REPUBLIKA.CO.ID, JAKARTA -- Wacana dimudahkannya persyaratan pemberian remisi bagi koruptor menuai banyak pro dan kontra.
Pakar Hukum Tindak Pidana Pencucian Uang, Yenti Garnasih mengatakan Lembaga Permasyarakatan (LP) khusus koruptor saja sudah merupakan bentuk pemanjaan pemerintah kepada penjahat negara. Apalagi ditambah remisi yang rencananya juga menjadi hak bagi mereka.
"LP khusus koruptor itu pemanjaan. Pengkhususan boleh dilakukan tapi ada standarnya," kata Yenti saat dihubungi ROL, Selasa (17/3).
Menurutnya, pengkhususan LP seharusnya bertujuan untuk pemberatan hukuman tindak pidana yang sudah dilakukan. Terkecuali LP khusus anak dan wanita yang memang dibuat agar lebih aman dari kaum laki-laki.
Tapi pada kenyataannya LP khusus koruptor justru yang ada menjadi tempat istimewa untuk mereka. Yenti menyebutkan fasilitas makanan enak, keluarga bebas menjenguk, dan fasilitas lainnya yang justru terbilang istimewa untuk seorang narapidana.
Ia mengatakan korupsi adalah kejahatan luar biasa yang harusnya disamakan tempat pembinaannya bersama narapidana lainnya misalnya pembunuhan dan pencurian. Apalagi koruptor kebanyakan dilakukan oleh orang yang memiliki kekuasaan. Oleh karena itu sangat mudah mendapatkan hak istimewa dengan kekuasaan dan kekayaannya.
Wanita peraih gelar doktor pertama di ilmu hukum tindak pidana pencucian uang ini mempertanyakan kebijakan pemerintah yang dirasa tidak sesuai dengan kenyataan yang ada.

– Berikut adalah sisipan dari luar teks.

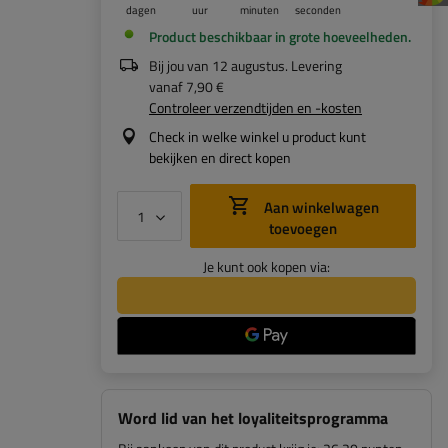
dagen
uur
minuten
seconden
Product beschikbaar in grote hoeveelheden
Bij jou van
12 augustus
. Levering
vanaf
7,90 €
Controleer verzendtijden en -kosten
Check in welke winkel u product kunt
bekijken en direct kopen
Aan winkelwagen
toevoegen
Je kunt ook kopen via:
Word lid van het loyaliteitsprogramma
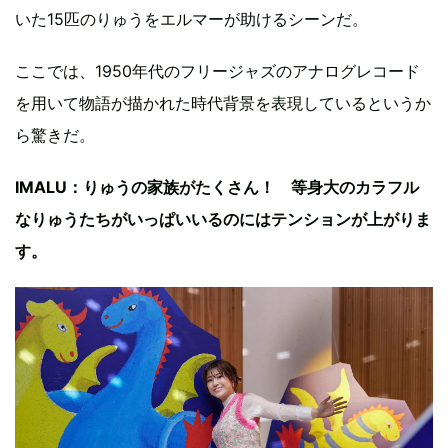
いた15匹のりゅうをエルマーが助けるシーンだ。
ここでは、1950年代のフリージャズのアナログレコード
を用いて物語が描かれた時代背景を表現しているというか
ら驚きだ。
IMALU：りゅうの家族がたくさん！ 等身大のカラフル
なりゅうたちがいっぱいいるのにはテンションが上がりま
す。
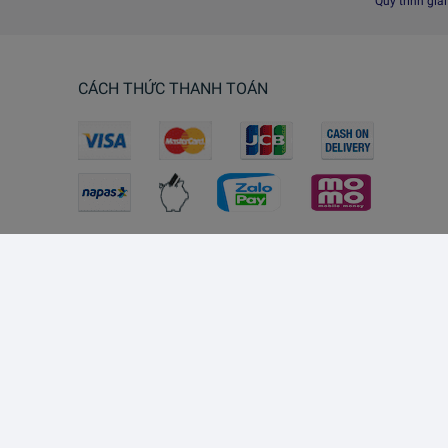
Quy trình giả
CÁCH THỨC THANH TOÁN
Lazada Southeast Asia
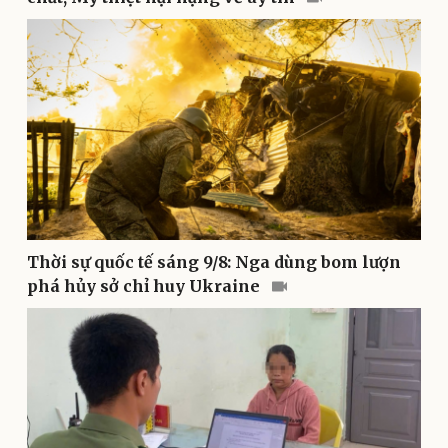
Thế giới thể thao
Tư vấn
eSports
Hậu trường
Thời sự quốc tế sáng 9/8: Nga dùng bom lượn
phá hủy sở chỉ huy Ukraine
Doanh nghiệp
Công nghệ
Thông tin doanh nghiệp
Sành điệu
Doanh nghiệp 24h
Tin Công nghệ
Doanh nhân
Trải nghiệm
Vì cộng đồng
Chuyển đổi số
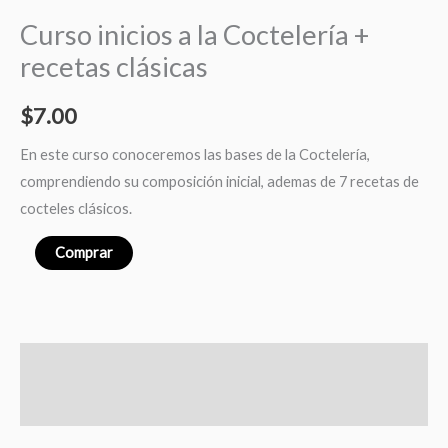
la
Curso inicios a la Coctelería +
Coctelería
recetas clásicas
+
recetas
$
7.00
clásicas
cantidad
En este curso conoceremos las bases de la Coctelería,
comprendiendo su composición inicial, ademas de 7 recetas de
cocteles clásicos.
Comprar
Descripción
Valoraciones (0)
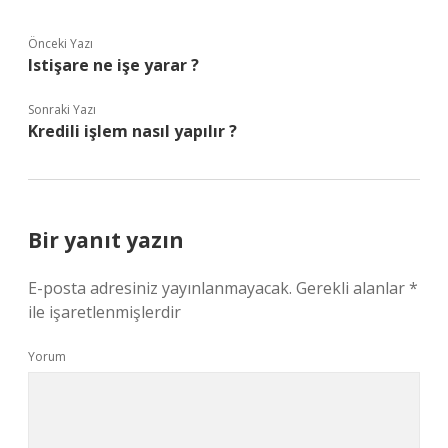
Önceki Yazı
Istişare ne işe yarar ?
Sonraki Yazı
Kredili işlem nasıl yapılır ?
Bir yanıt yazın
E-posta adresiniz yayınlanmayacak.
Gerekli alanlar
*
ile işaretlenmişlerdir
Yorum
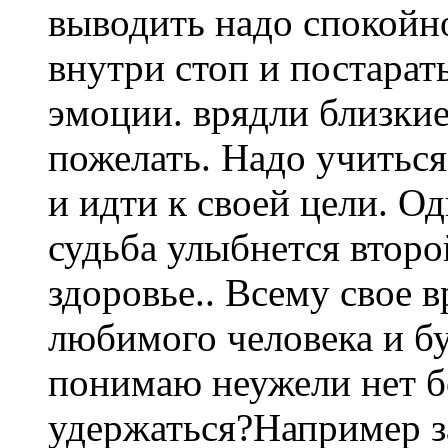
выводить надо спокойно
внутри стоп и постарат
эмоции. врядли близкие
пожелать. Надо учиться
и идти к своей цели. Од
судьба улыбнется второй
здоровье.. Всему свое 
любимого человека и бу
понимаю неужели нет б
удержаться?Например з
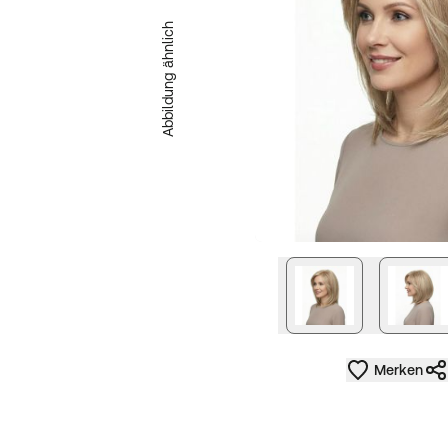
Abbildung ähnlich
nächstes Bild
Merken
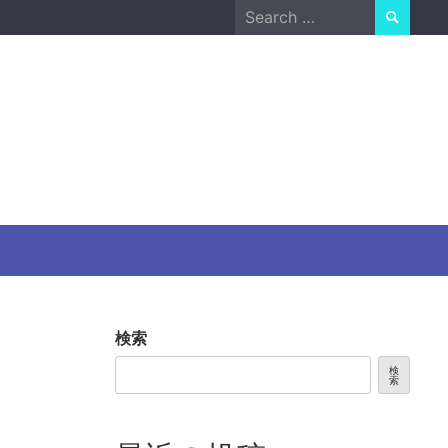
Search
for:
検索
検
索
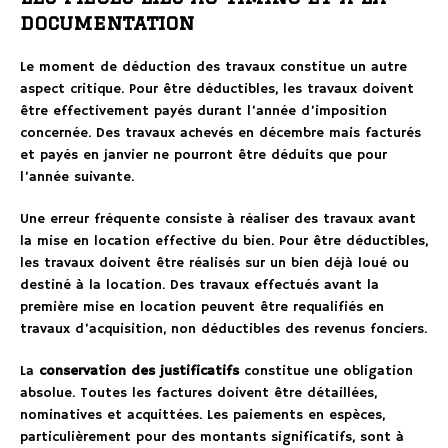
documentation
Le moment de déduction des travaux constitue un autre
aspect critique. Pour être déductibles, les travaux doivent
être effectivement payés durant l’année d’imposition
concernée. Des travaux achevés en décembre mais facturés
et payés en janvier ne pourront être déduits que pour
l’année suivante.
Une erreur fréquente consiste à réaliser des travaux avant
la mise en location effective du bien. Pour être déductibles,
les travaux doivent être réalisés sur un bien déjà loué ou
destiné à la location. Des travaux effectués avant la
première mise en location peuvent être requalifiés en
travaux d’acquisition, non déductibles des revenus fonciers.
La
conservation des justificatifs
constitue une obligation
absolue. Toutes les factures doivent être détaillées,
nominatives et acquittées. Les paiements en espèces,
particulièrement pour des montants significatifs, sont à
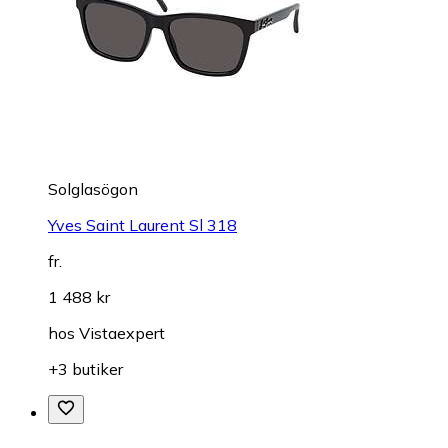
Solglasögon
Yves Saint Laurent Sl 318
fr.
1 488 kr
hos
Vistaexpert
+3 butiker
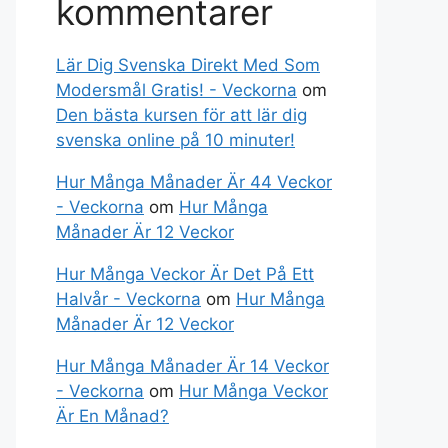
kommentarer
Lär Dig Svenska Direkt Med Som
Modersmål Gratis! - Veckorna
om
Den bästa kursen för att lär dig
svenska online på 10 minuter!
Hur Många Månader Är 44 Veckor
- Veckorna
om
Hur Många
Månader Är 12 Veckor
Hur Många Veckor Är Det På Ett
Halvår - Veckorna
om
Hur Många
Månader Är 12 Veckor
Hur Många Månader Är 14 Veckor
- Veckorna
om
Hur Många Veckor
Är En Månad?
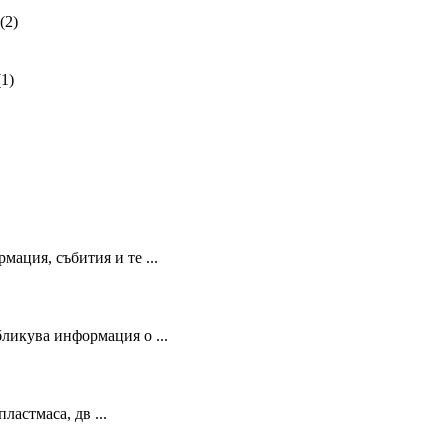
(2)
(1)
ация, събития и те ...
бликува информация о ...
ластмаса, дв ...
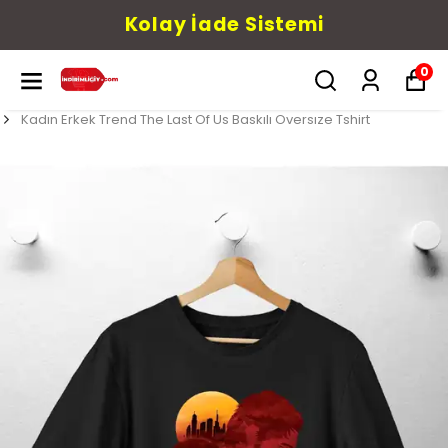
Kolay İade Sistemi
0
Kadın Erkek Trend The Last Of Us Baskılı Oversıze Tshirt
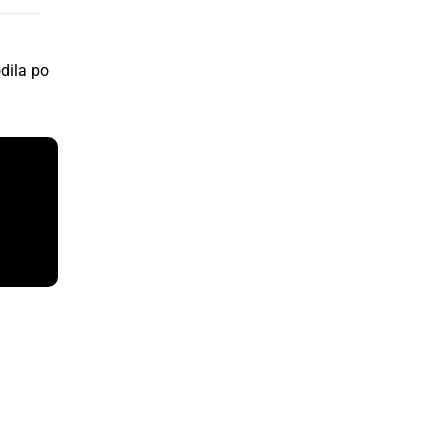
dila po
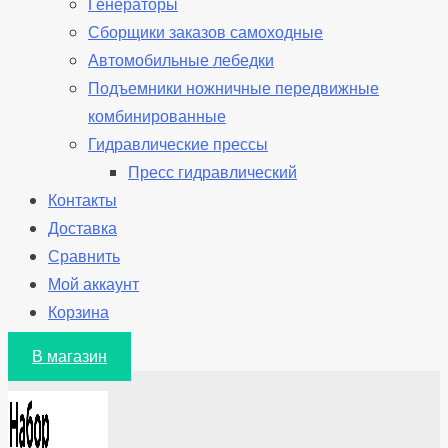
Генераторы
Сборщики заказов самоходные
Автомобильные лебедки
Подъемники ножничные передвижные
комбинированные
Гидравлические прессы
Пресс гидравлический
Контакты
Доставка
Сравнить
Мой аккаунт
Корзина
В магазин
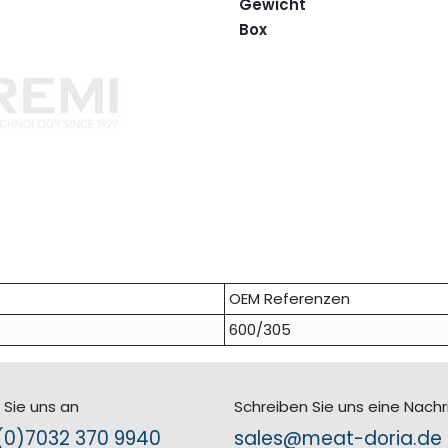
Gewicht
Box
OEM Referenzen
600/305
 Sie uns an
Schreiben Sie uns eine Nachr
0)7​032 370 9940
sales@meat-doria.de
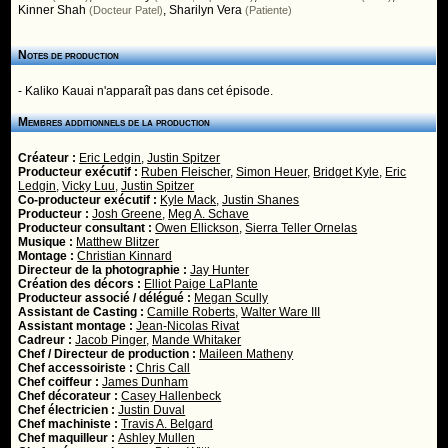
Kinner Shah
,
Sharilyn Vera
(Docteur Patel)
(Patiente)
Notes de production
- Kaliko Kauai n'apparaît pas dans cet épisode.
Membres additionnels de la production
Créateur :
Eric Ledgin
,
Justin Spitzer
Producteur exécutif :
Ruben Fleischer
,
Simon Heuer
,
Bridget Kyle
,
Eric
Ledgin
,
Vicky Luu
,
Justin Spitzer
Co-producteur exécutif :
Kyle Mack
,
Justin Shanes
Producteur :
Josh Greene
,
Meg A. Schave
Producteur consultant :
Owen Ellickson
,
Sierra Teller Ornelas
Musique :
Matthew Blitzer
Montage :
Christian Kinnard
Directeur de la photographie :
Jay Hunter
Création des décors :
Elliot Paige LaPlante
Producteur associé / délégué :
Megan Scully
Assistant de Casting :
Camille Roberts
,
Walter Ware III
Assistant montage :
Jean-Nicolas Rivat
Cadreur :
Jacob Pinger
,
Mande Whitaker
Chef / Directeur de production :
Maileen Matheny
Chef accessoiriste :
Chris Call
Chef coiffeur :
James Dunham
Chef décorateur :
Casey Hallenbeck
Chef électricien :
Justin Duval
Chef machiniste :
Travis A. Belgard
Chef maquilleur :
Ashley Mullen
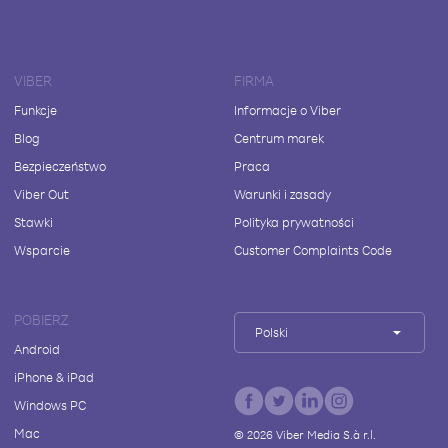
VIBER
FIRMA
Funkcje
Informacje o Viber
Blog
Centrum marek
Bezpieczeństwo
Praca
Viber Out
Warunki i zasady
Stawki
Polityka prywatności
Wsparcie
Customer Complaints Code
POBIERZ
Polski
Android
iPhone & iPad
Windows PC
Mac
©
2026
Viber Media S.à r.l.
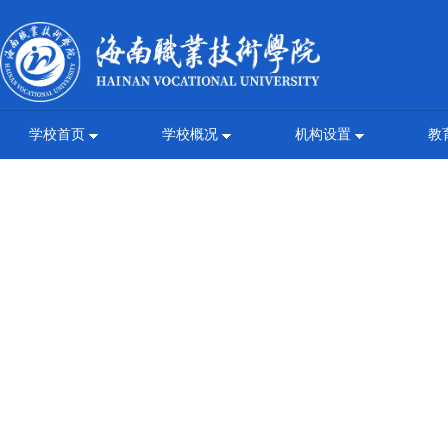
学校首页
学校概况
机构设置
教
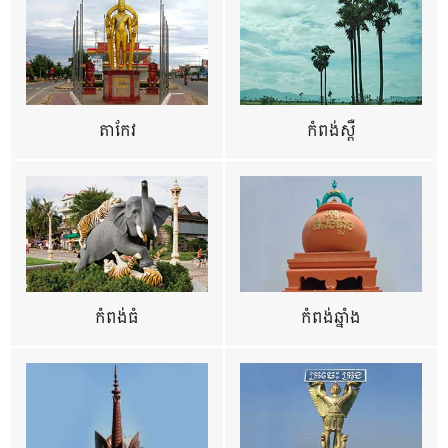
តាកែវ
កំពង់ស្ពឺ
កំពង់ធំ
កំពង់ឆ្នាំង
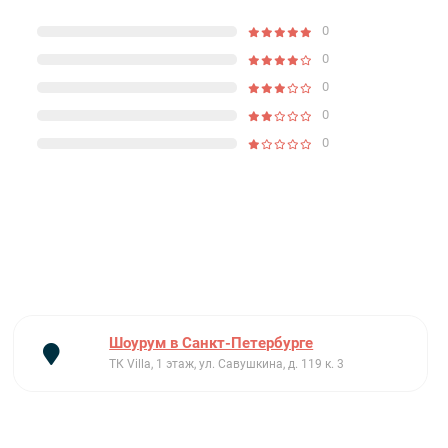
0
0
0
0
0
Шоурум в Санкт-Петербурге
ТК Villa, 1 этаж, ул. Савушкина, д. 119 к. 3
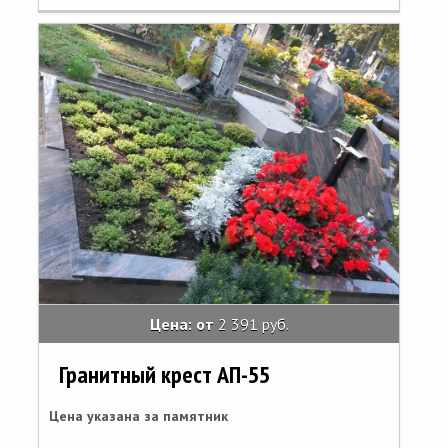
Цена: от
2 391 руб.
Гранитный крест АП-55
Цена указана за памятник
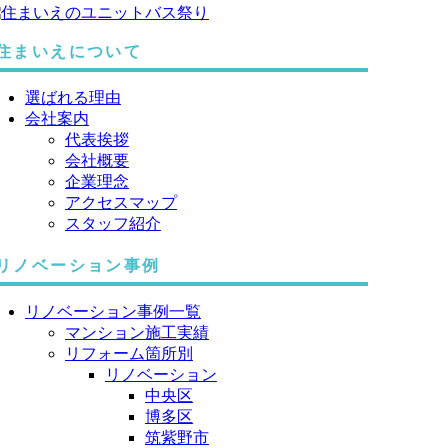
住まいえについて
選ばれる理由
会社案内
代表挨拶
会社概要
企業理念
アクセスマップ
スタッフ紹介
リノベーション事例
リノベーション事例一覧
マンション施工実績
リフォーム箇所別
リノベーション
中央区
博多区
筑紫野市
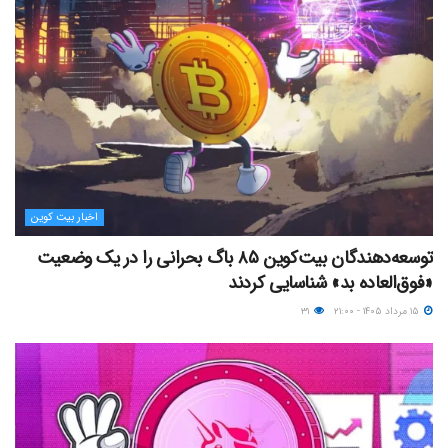
اخبار بیت کوین
توسعه‌دهندگان بیت‌کوین ۸۵ باگ بحرانی را در یک وضعیت
«فوق‌العاده بد» شناسایی کردند
۱۵ مرداد ۱۴۰۵ - ۲۱:۰۰
۳۱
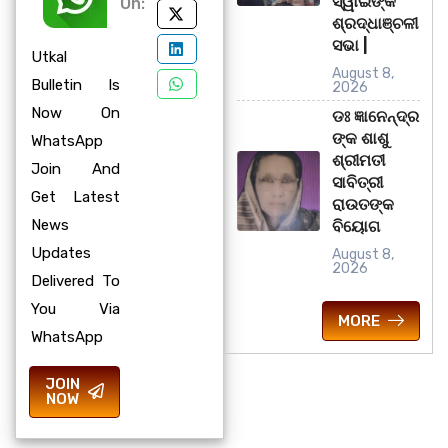
ସ୍ୱାଇଁଙ୍କ
On:
ଶ୍ରଦ୍ଧାଞ୍ଚଳୀ
ସଭା |
Utkal
August 8,
Bulletin Is
2026
Now On
ଡଃ ଜ୍ଞାନେନ୍ଦ୍ର
ଙ୍କ ଶାଶୁ
WhatsApp
ଶ୍ରୀମତୀ
Join And
ସାବିତ୍ରୀ
Get Latest
ରାଉତଙ୍କ
News
ବିୟୋଗ
Updates
August 8,
2026
Delivered To
You Via
MORE
WhatsApp
JOIN
NOW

LP yang dirasa sudah mengistimewakan koruptor ditambah lagi hak mendapatkan remisi yang berbanding terbalik dengan PP Nomor 99 tahun 2012 yang meniadakan hak tersebut. Seharusnya koruptor harus diberi efek jera bukan bentuk pemanjaan seperti yang dilakukan pemerintah saat ini.